Pushkin, de regreso a San Petersburgo, reinició una vida social intensa. En uno de los salones conoció a Natalia Gontcharova, «una hermosa muñeca», según la denomina Marina Tsvietaieva. Pero al autor de Los relatos de Bielkin, era eso lo que le gustaba de las mujeres: «¿Pero qué me importa su carácter? / Me tiene sin cuidado. ¿Acaso las mujeres bellas deben tenerlo», escribe en una carta. Al pedir la mano de Natalia le dice: «Estoy dispuesto a morir por ella, para dejarla convertida en viuda cubierta de brillo, libre de elegir un nuevo esposo, y este pensamiento es para mí una infernal tortura». Se casaron en 1831. Ella tenía diecinueve años y él treinta y pocos. Tuvieron cuatro hijos. Pushkin vivió sus últimos años escribiendo relatos (Cuentos de Belkin, Oneguin, La hija del capitán), poemas y piezas de teatro (como Mozart y Salieri, el invitado de piedra), en medio de una gran penuria económica que le obligó a vender gran parte de sus tierras.

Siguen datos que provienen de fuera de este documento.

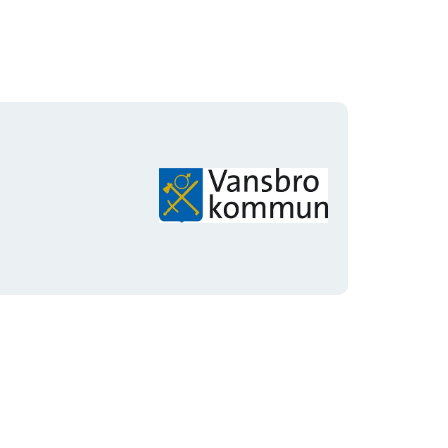
Organisationens
logotyp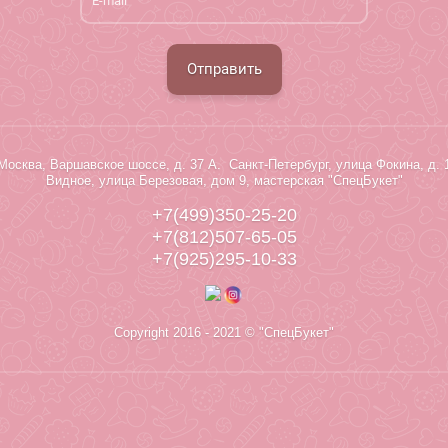
Отправить
Москва, Варшавское шоссе, д. 37 А. Санкт-Петербург, улица Фокина, д. 
Видное, улица Березовая, дом 9, мастерская "СпецБукет"
+7(499)350-25-20
+7(812)507-65-05
+7(925)295-10-33
Copyright 2016 - 2021 © "СпецБукет"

A Pushkin le pasó lo que él tanto promovió, «Si su esposo la aburre mucho, déjelo». Los coqueteos de Natalia con el joven noble arruinado Dantés acabaron en el duelo del 27 de enero de 1837. Dantés (por lo único que se le recordará) hizo trampa y disparó antes. Pushkin agonizó durante tres días. Tenía treinta y ocho años. «Si te engañara la vida, / ¡no tengas ira, ni pena! / Sé sereno el triste día: / la hora alegre será tuya…» («Si te engañara la vida»).

La versión del ruso de Rubén Darío Flórez suena bien, a veces es un poco dura, pero yo prefiero la contundencia significativa al sonido melodioso. Por otra parte, la selección de poemas es muy significativa; también las cartas de Bulgakof y Anna Ajmatova.